Le juge fédéral en chef du district du Minnesota, Patrick Schiltz, a menacé jeudi d’engager des poursuites pour outrage criminel contre des responsables de la police de l’immigration (ICE). Selon les informations rapportées par l’agence Anadolu, le magistrat a publié une ordonnance de 41 pages dans laquelle il accuse l’agence de ne pas avoir respecté 210 injonctions rendues dans le cadre de 143 affaires à travers l’État. Les manquements documentés par le tribunal sont multiples. Ils incluent des délais non respectés pour la libération de détenus, l’omission de fournir les mises à jour de statut obligatoires, ainsi que le transfert d’un individu vers le Texas, en violation directe d’une ordonnance interdisant ce déplacement.
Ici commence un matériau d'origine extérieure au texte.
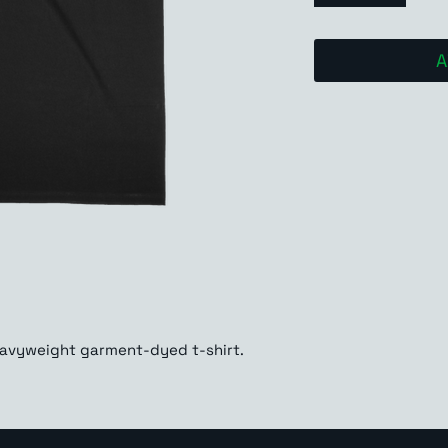
A
eavyweight garment-dyed t-shirt. 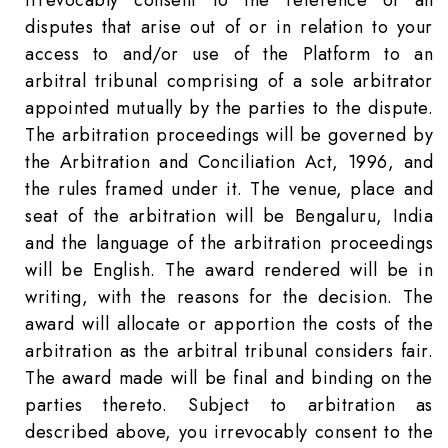
irrevocably consent to the reference of all
disputes that arise out of or in relation to your
access to and/or use of the Platform to an
arbitral tribunal comprising of a sole arbitrator
appointed mutually by the parties to the dispute.
The arbitration proceedings will be governed by
the Arbitration and Conciliation Act, 1996, and
the rules framed under it. The venue, place and
seat of the arbitration will be Bengaluru, India
and the language of the arbitration proceedings
will be English. The award rendered will be in
writing, with the reasons for the decision. The
award will allocate or apportion the costs of the
arbitration as the arbitral tribunal considers fair.
The award made will be final and binding on the
parties thereto. Subject to arbitration as
described above, you irrevocably consent to the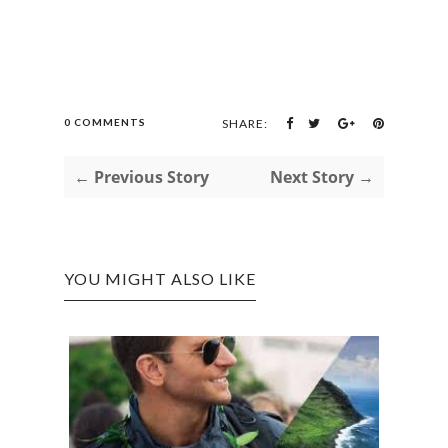
0 COMMENTS
SHARE:
← Previous Story
Next Story →
YOU MIGHT ALSO LIKE
A PL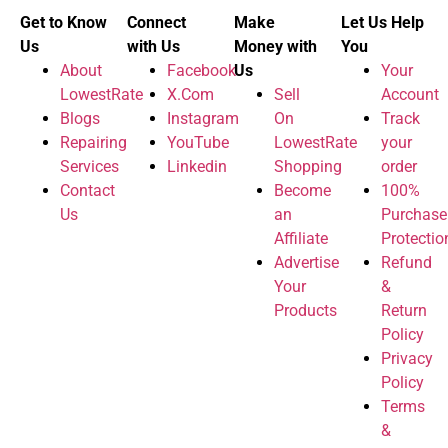
Get to Know
Connect
Make
Let Us Help
Us
with Us
Money with
You
About
Facebook
Us
Your
LowestRate
X.Com
Sell
Account
Blogs
Instagram
On
Track
Repairing
YouTube
LowestRate
your
Services
Linkedin
Shopping
order
Contact
Become
100%
Us
an
Purchase
Affiliate
Protectio
Advertise
Refund
Your
&
Products
Return
Policy
Privacy
Policy
Terms
&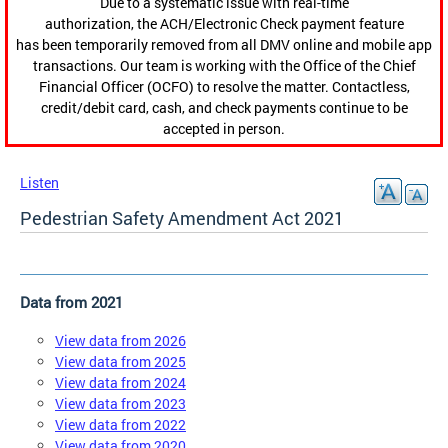
Due to a systematic issue with real-time
authorization, the ACH/Electronic Check payment feature
has been temporarily removed from all DMV online and mobile app
transactions. Our team is working with the Office of the Chief
Financial Officer (OCFO) to resolve the matter. Contactless,
credit/debit card, cash, and check payments continue to be
accepted in person.
Listen
Pedestrian Safety Amendment Act 2021
Data from 2021
View data from 2026
View data from 2025
View data from 2024
View data from 2023
View data from 2022
View data from 2020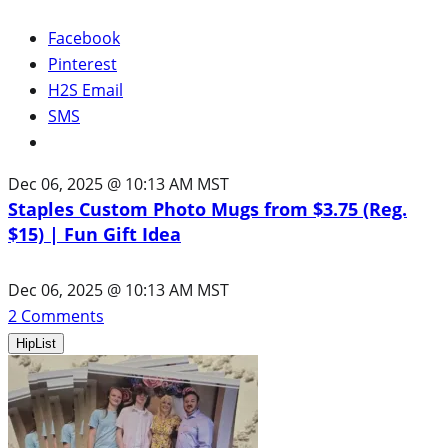
Facebook
Pinterest
H2S Email
SMS
Dec 06, 2025 @ 10:13 AM MST
Staples Custom Photo Mugs from $3.75 (Reg.
$15) | Fun Gift Idea
Dec 06, 2025 @ 10:13 AM MST
2
Comments
HipList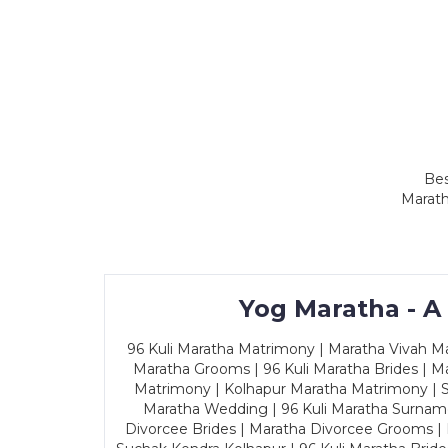
Bes
Marath
Yog Maratha - A
96 Kuli Maratha Matrimony | Maratha Vivah Man
Maratha Grooms | 96 Kuli Maratha Brides | Ma
Matrimony | Kolhapur Maratha Matrimony | Sa
Maratha Wedding | 96 Kuli Maratha Surname
Divorcee Brides | Maratha Divorcee Grooms |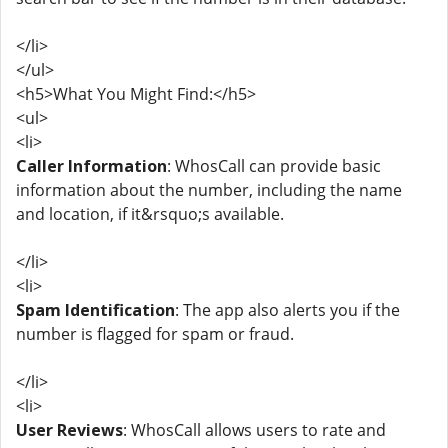
</li>
</ul>
<h5>What You Might Find:</h5>
<ul>
<li>
Caller Information
: WhosCall can provide basic
information about the number, including the name
and location, if it&rsquo;s available.
</li>
<li>
Spam Identification
: The app also alerts you if the
number is flagged for spam or fraud.
</li>
<li>
User Reviews
: WhosCall allows users to rate and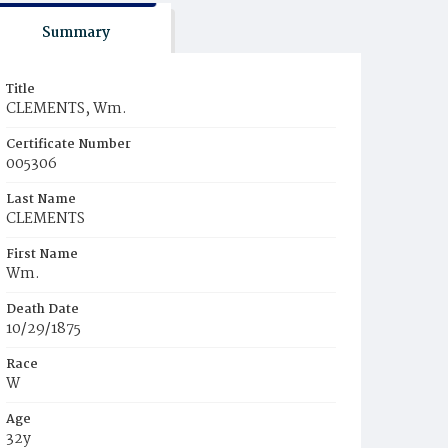
Summary
Title
CLEMENTS, Wm.
Certificate Number
005306
Last Name
CLEMENTS
First Name
Wm.
Death Date
10/29/1875
Race
W
Age
32y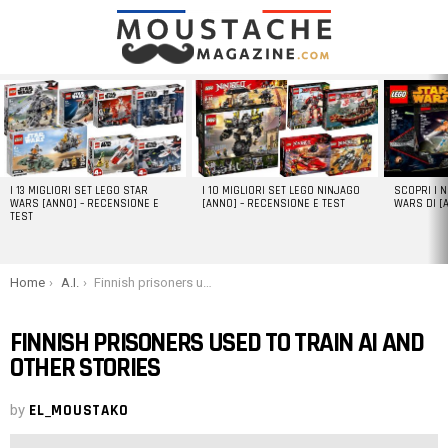
LATEST
STORIES
I 13 MIGLIORI SET LEGO STAR
I 10 MIGLIORI SET LEGO NINJAGO
SCOPRI I 
WARS [ANNO] – RECENSIONE E
[ANNO] – RECENSIONE E TEST
WARS DI [
TEST
You are here:
Home
A.I.
Finnish prisoners used to train AI and other stories
FINNISH PRISONERS USED TO TRAIN AI AND
OTHER STORIES
by
EL_MOUSTAKO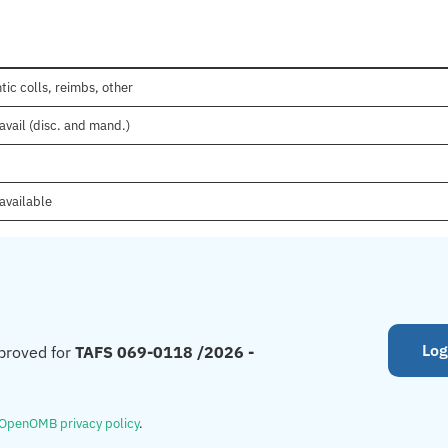
tic colls, reimbs, other
avail (disc. and mand.)
available
Log
proved for
TAFS 069-0118 /2026 -
OpenOMB privacy policy
.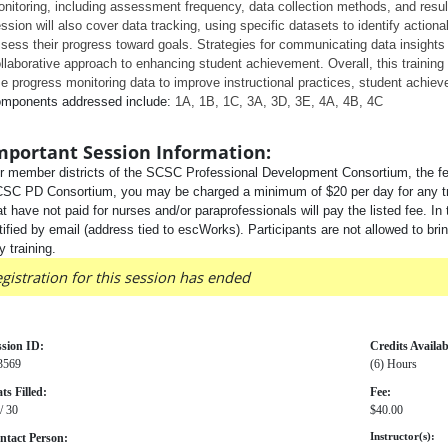
nitoring, including assessment frequency, data collection methods, and result 
ssion will also cover data tracking, using specific datasets to identify actiona
sess their progress toward goals. Strategies for communicating data insights 
llaborative approach to enhancing student achievement. Overall, this training 
e progress monitoring data to improve instructional practices, student achie
mponents addressed include:
1A, 1B, 1C, 3A, 3D, 3E, 4A, 4B, 4C
mportant Session Information:
r member districts of the SCSC Professional Development Consortium, the fee
SC PD Consortium, you may be charged a minimum of $20 per day for any traini
at have not paid for nurses and/or paraprofessionals will pay the listed fee. In 
tified by email (address tied to escWorks). Participants are not allowed to bri
y training.
gistration for this session has ended
ssion ID:
Credits Availab
3569
(6) Hours
ts Filled:
Fee:
/ 30
$40.00
ntact Person:
Instructor(s):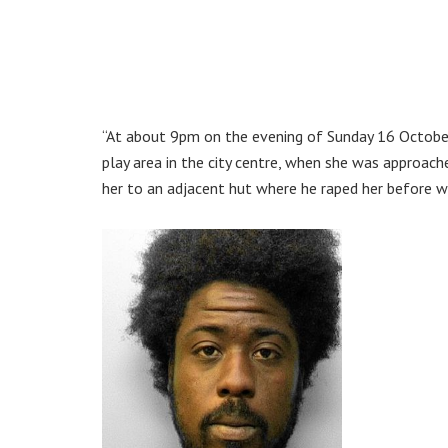
“At about 9pm on the evening of Sunday 16 October,
play area in the city centre, when she was approac
her to an adjacent hut where he raped her before w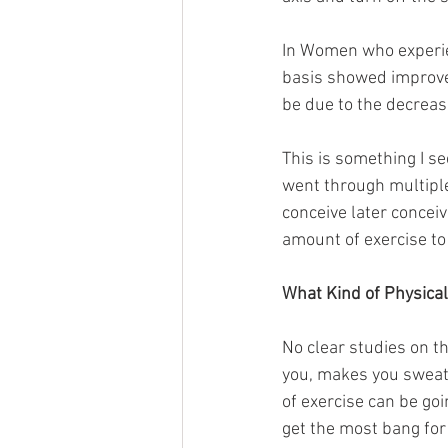
In Women who experien
basis showed improve
be due to the decreas
This is something I s
went through multiple 
conceive later concei
amount of exercise to 
What Kind of Physical 
No clear studies on t
you, makes you sweat,
of exercise can be goi
get the most bang for 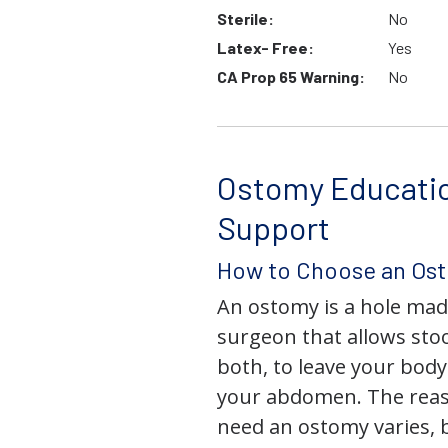
Sterile:
No
Latex- Free:
Yes
CA Prop 65 Warning:
No
Ostomy Educati
Support
How to Choose an Os
An ostomy is a hole mad
surgeon that allows stoo
both, to leave your bod
your abdomen. The rea
need an ostomy varies, 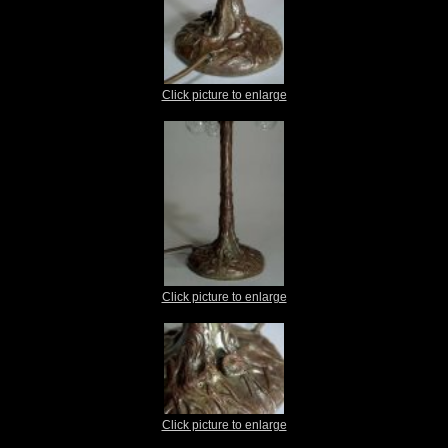
Click picture to enlarge
Click picture to enlarge
Click picture to enlarge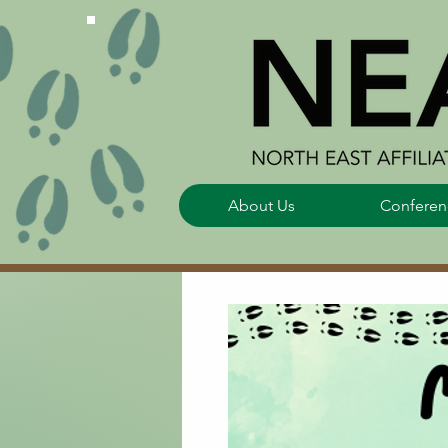
About Us
Conferen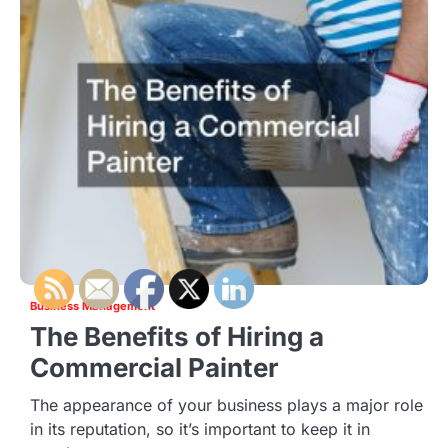
Business Management
The Benefits of Hiring a
Commercial Painter
The appearance of your business plays a major role
in its reputation, so it’s important to keep it in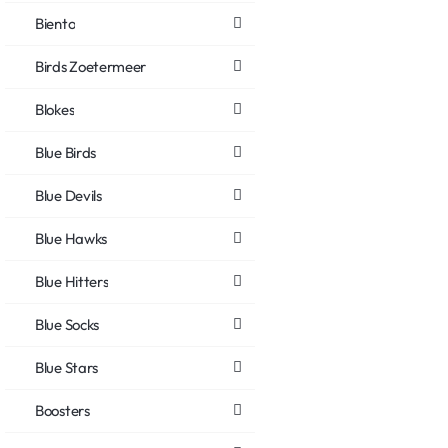
Biento
Birds Zoetermeer
Blokes
Blue Birds
Blue Devils
Blue Hawks
Blue Hitters
Blue Socks
Blue Stars
Boosters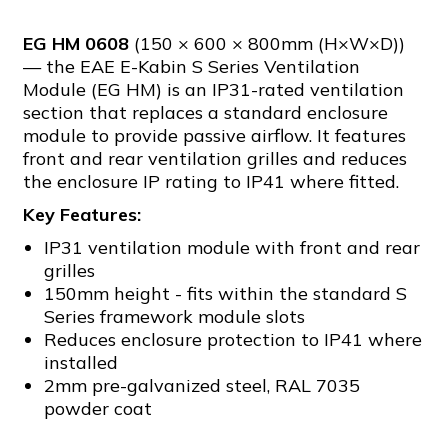
EG HM 0608
(150 × 600 × 800mm (H×W×D))
— the EAE E-Kabin S Series Ventilation
Module (EG HM) is an IP31-rated ventilation
section that replaces a standard enclosure
module to provide passive airflow. It features
front and rear ventilation grilles and reduces
the enclosure IP rating to IP41 where fitted.
Key Features:
IP31 ventilation module with front and rear
grilles
150mm height - fits within the standard S
Series framework module slots
Reduces enclosure protection to IP41 where
installed
2mm pre-galvanized steel, RAL 7035
powder coat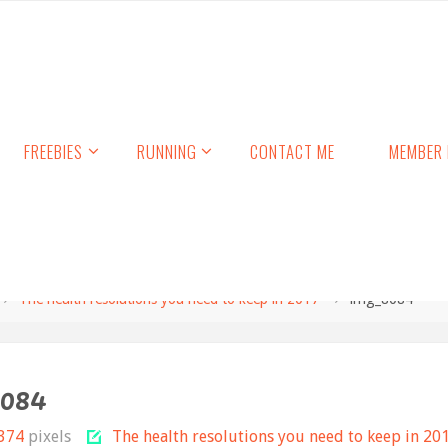
FREEBIES
RUNNING
CONTACT ME
MEMBER 
The health resolutions you need to keep in 2017
img_8084
8084
 374
pixels
The health resolutions you need to keep in 20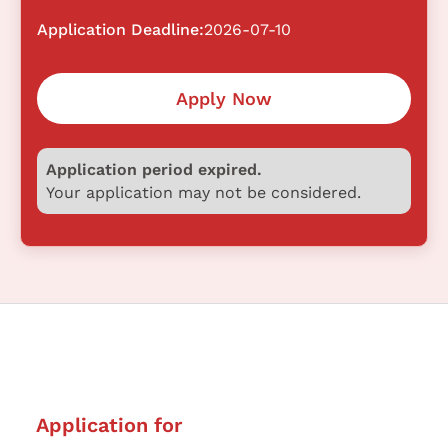
Application Deadline:
2026-07-10
Apply Now
Application period expired.
Your application may not be considered.
Application for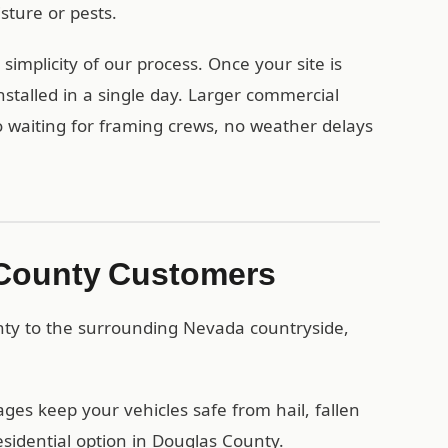
ture or pests.
mplicity of our process. Once your site is
stalled in a single day. Larger commercial
no waiting for framing crews, no weather delays
 County Customers
nty to the surrounding Nevada countryside,
es keep your vehicles safe from hail, fallen
sidential option in Douglas County.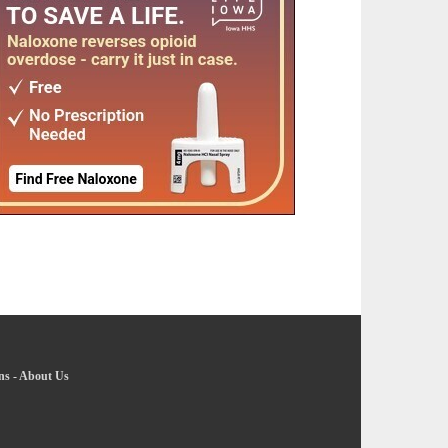
ns
-
About Us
Nommé par l’ancien président George W. Bush, le juge Schiltz a affirmé que l’ICE devra « d’une manière ou d’une autre » se conformer aux ordres de sa cour. Bien qu’il reconnaisse que les responsables n’ont pas violé les directives dans certains dossiers précédemment signalés, il précise que des dizaines de nouveaux cas de non-conformité ont été mis en lumière depuis.
Dans son ordonnance, le juge fait référence à un courriel daté du 9 février envoyé par le principal procureur fédéral du Minnesota, Daniel N. Rosen. Ce dernier y admettait certaines erreurs, tout en contestant l’ampleur des violations reprochées à l’agence. Sollicité jeudi, le procureur a refusé de commenter la situation. Le ministère américain de la Justice n’a pas non plus donné suite dans l’immédiat aux demandes d’explications. Cette procédure s’inscrit dans un contexte de tensions grandissantes entre les tribunaux fédéraux de cet État et l’administration de Donald Trump concernant l’application des lois sur l’immigration. Récemment, deux autres juges de la même juridiction ont déjà condamné l’administration pour outrage civil. La menace brandie par le juge Schiltz va plus loin : des sanctions pour outrage criminel exposeraient directement les responsables fédéraux à des amendes ou à des peines de prison.